- **Data records**
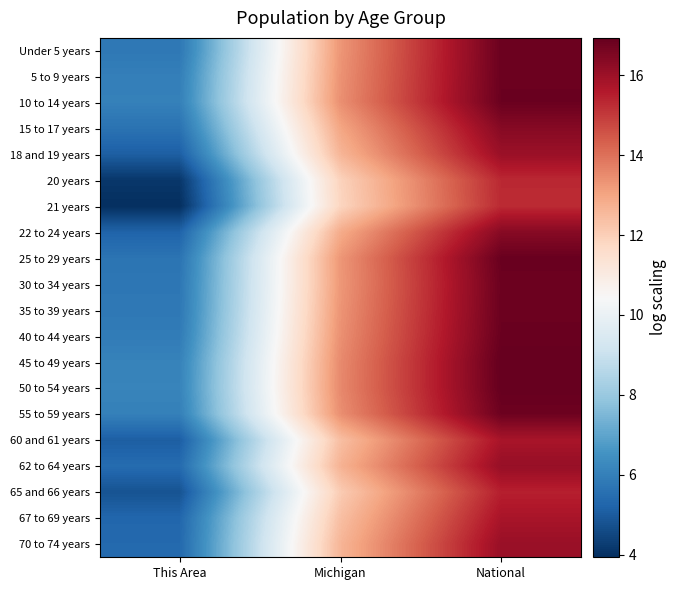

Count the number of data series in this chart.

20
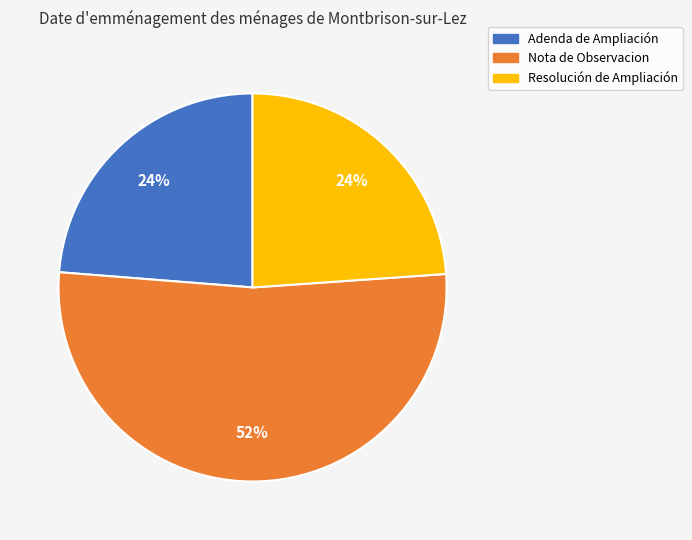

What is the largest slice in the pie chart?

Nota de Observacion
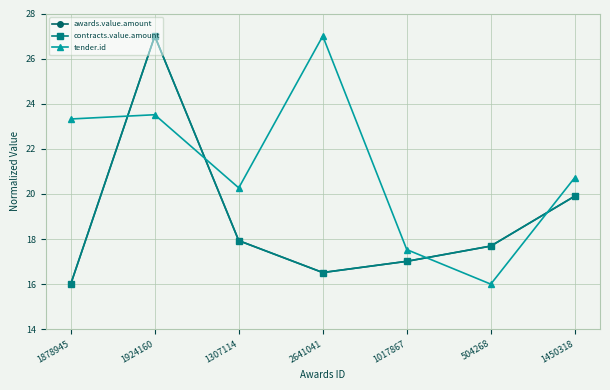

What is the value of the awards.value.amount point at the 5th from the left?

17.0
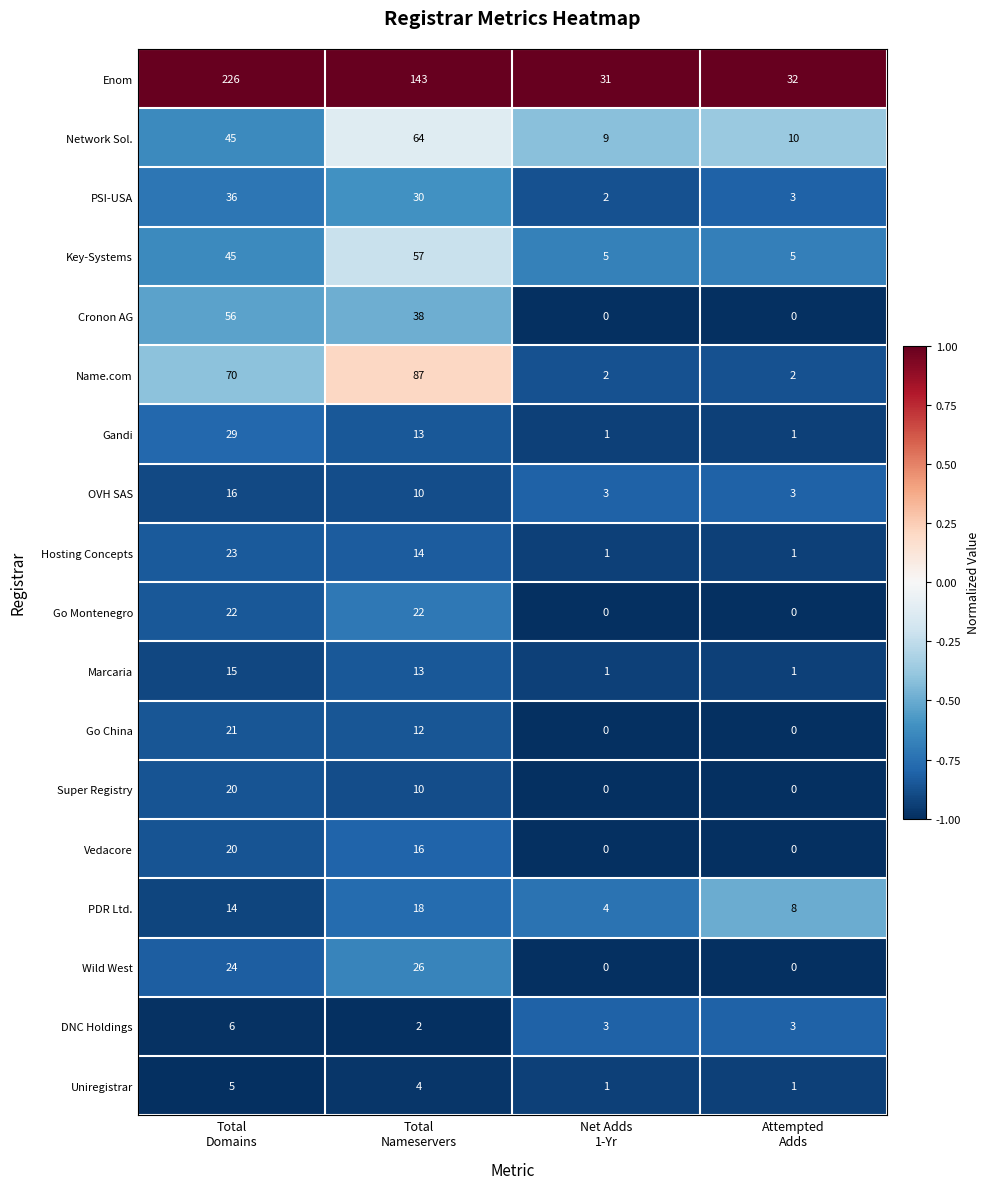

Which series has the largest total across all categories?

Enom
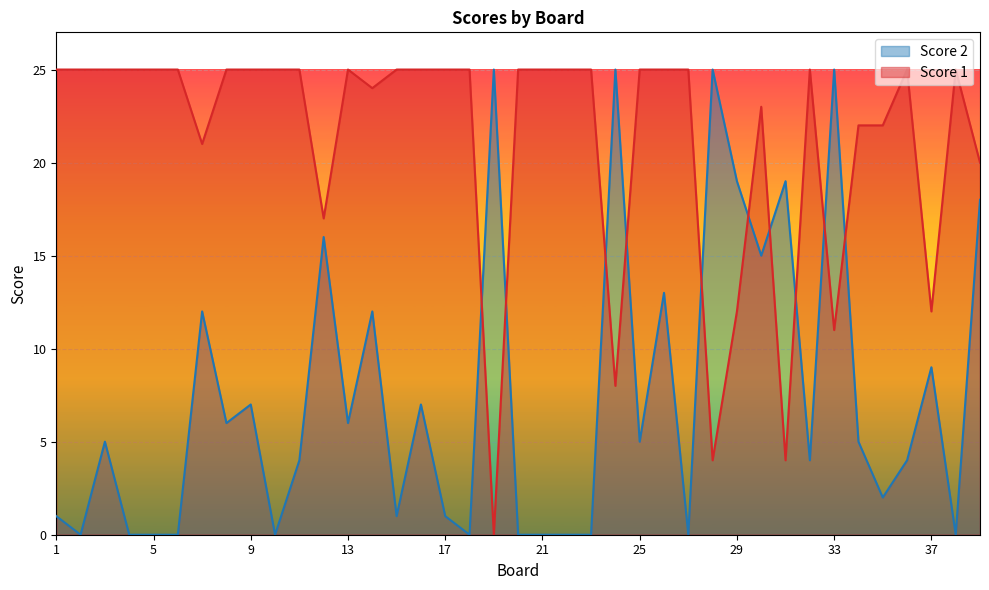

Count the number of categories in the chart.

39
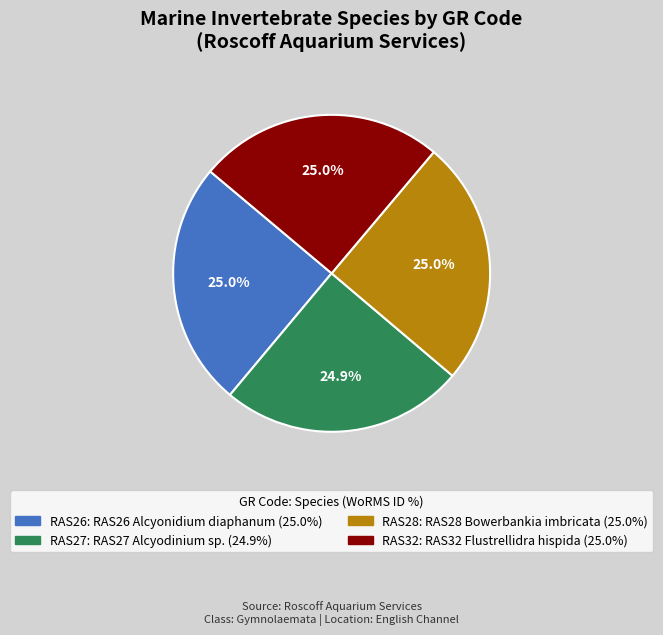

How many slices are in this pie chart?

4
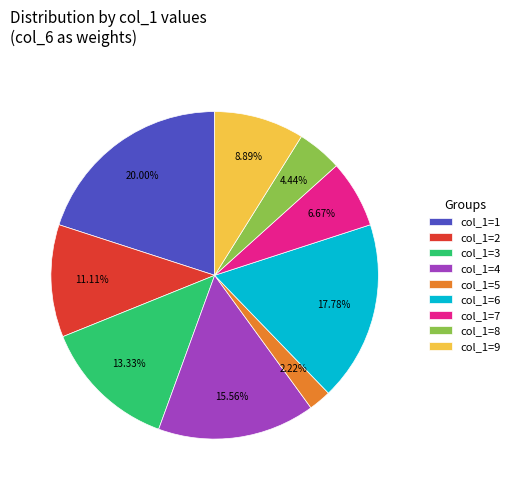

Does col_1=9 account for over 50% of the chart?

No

- **Task to carry out**
Please copy the records above word for word, leaving out the pictures.

- **Expected answer**
Count the number of data series in this chart.

20

What is the largest slice in the pie chart?

Nota de Observacion

What is the value of the awards.value.amount point at the 5th from the left?

17.0

Which series has the largest total across all categories?

Enom

Count the number of categories in the chart.

39

How many slices are in this pie chart?

4

Does col_1=9 account for over 50% of the chart?

No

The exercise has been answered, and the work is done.